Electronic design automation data

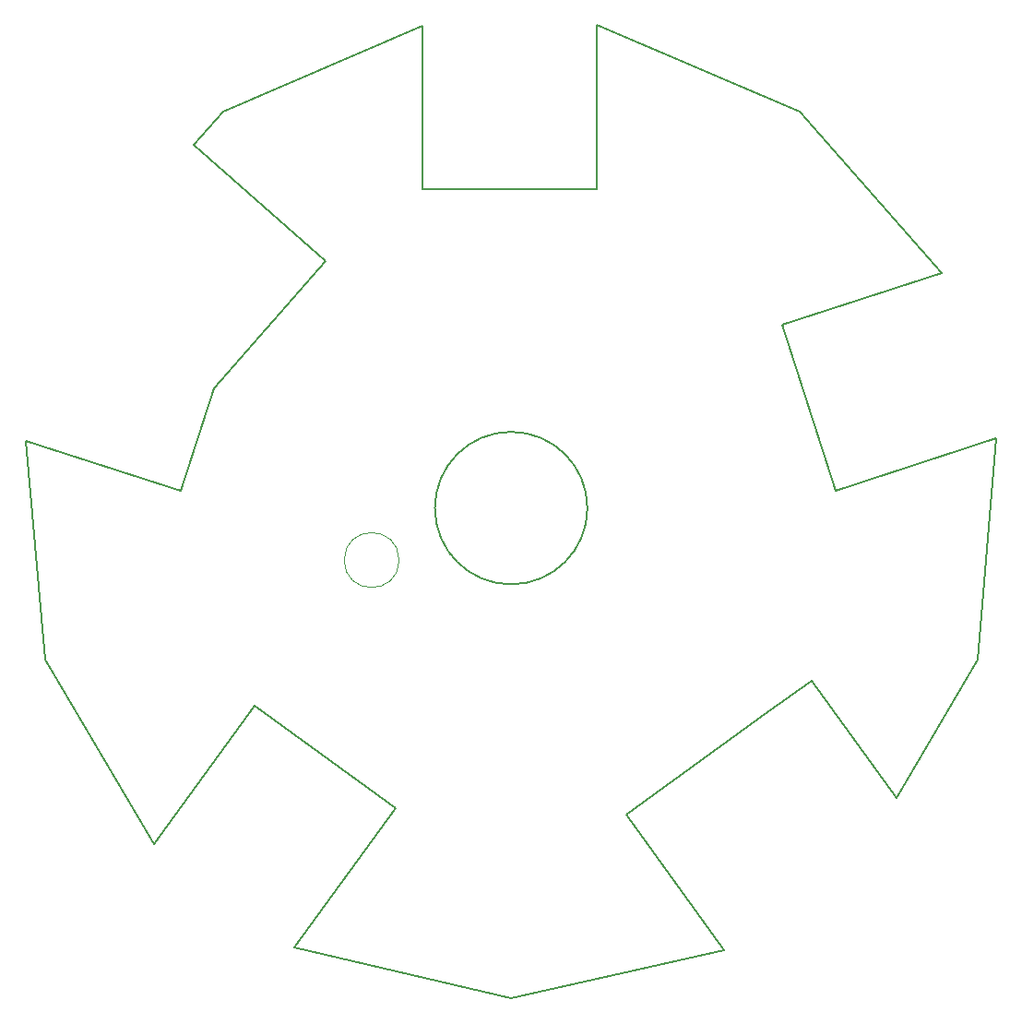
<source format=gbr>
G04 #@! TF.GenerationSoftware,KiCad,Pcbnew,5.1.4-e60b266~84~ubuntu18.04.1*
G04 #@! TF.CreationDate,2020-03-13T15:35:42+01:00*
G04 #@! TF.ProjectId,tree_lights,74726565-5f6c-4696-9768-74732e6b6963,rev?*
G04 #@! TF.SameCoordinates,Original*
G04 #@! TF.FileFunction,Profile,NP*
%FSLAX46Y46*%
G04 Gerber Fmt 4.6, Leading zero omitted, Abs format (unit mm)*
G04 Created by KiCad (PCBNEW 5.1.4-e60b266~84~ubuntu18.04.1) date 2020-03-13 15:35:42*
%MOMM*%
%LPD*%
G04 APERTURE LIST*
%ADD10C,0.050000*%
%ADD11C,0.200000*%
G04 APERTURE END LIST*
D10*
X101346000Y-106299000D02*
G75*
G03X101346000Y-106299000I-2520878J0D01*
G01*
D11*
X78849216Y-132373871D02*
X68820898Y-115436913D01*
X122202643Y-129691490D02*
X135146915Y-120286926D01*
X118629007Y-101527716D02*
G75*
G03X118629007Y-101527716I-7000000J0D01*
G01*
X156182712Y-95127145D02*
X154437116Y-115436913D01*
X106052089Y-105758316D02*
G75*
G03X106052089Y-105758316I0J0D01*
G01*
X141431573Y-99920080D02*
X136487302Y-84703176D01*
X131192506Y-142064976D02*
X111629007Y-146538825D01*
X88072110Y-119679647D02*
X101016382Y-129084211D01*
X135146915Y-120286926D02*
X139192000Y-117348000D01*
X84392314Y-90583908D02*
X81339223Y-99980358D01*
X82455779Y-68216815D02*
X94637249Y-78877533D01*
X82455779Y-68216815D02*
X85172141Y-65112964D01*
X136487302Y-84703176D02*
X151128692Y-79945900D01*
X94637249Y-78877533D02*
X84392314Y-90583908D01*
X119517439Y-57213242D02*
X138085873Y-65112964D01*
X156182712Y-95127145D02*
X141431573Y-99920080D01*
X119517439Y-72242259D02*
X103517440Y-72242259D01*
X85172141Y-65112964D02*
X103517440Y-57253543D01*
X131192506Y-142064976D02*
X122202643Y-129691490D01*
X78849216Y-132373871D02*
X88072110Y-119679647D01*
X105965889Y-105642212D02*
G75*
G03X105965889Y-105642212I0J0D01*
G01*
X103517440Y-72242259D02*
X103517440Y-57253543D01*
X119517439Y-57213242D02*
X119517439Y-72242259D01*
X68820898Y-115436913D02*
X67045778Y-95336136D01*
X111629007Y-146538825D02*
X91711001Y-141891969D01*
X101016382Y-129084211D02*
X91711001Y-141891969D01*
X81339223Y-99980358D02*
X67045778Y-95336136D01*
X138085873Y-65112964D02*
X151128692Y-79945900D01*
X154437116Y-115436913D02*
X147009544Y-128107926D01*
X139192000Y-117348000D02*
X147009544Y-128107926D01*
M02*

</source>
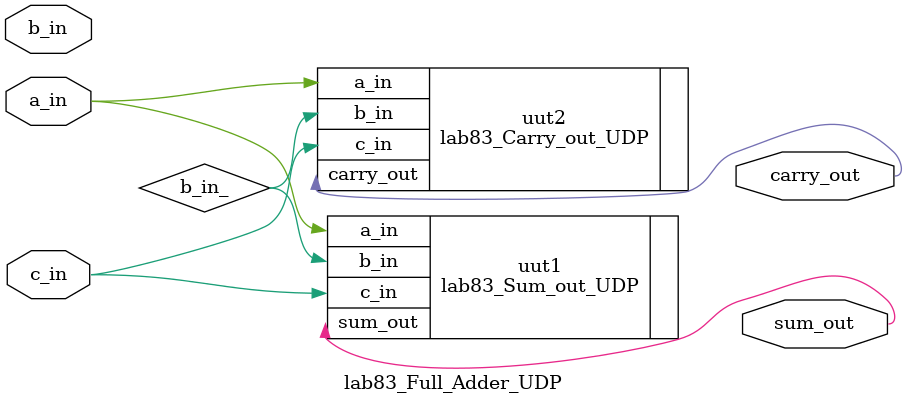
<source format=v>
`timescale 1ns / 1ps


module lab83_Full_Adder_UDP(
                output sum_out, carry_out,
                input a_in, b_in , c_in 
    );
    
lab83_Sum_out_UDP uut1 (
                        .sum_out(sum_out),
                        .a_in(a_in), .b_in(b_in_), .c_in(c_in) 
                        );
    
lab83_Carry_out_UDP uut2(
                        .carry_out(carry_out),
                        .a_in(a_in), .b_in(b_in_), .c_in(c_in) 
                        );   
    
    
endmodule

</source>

→ **EXERCISE REQUIREMENTS**
Wherever the string "KiCad" occurs in the records, copy the line it is in.

→ **ANSWER SPACE**
G04 #@! TF.GenerationSoftware,KiCad,Pcbnew,5.1.4-e60b266~84~ubuntu18.04.1*
G04 Created by KiCad (PCBNEW 5.1.4-e60b266~84~ubuntu18.04.1) date 2020-03-13 15:35:42*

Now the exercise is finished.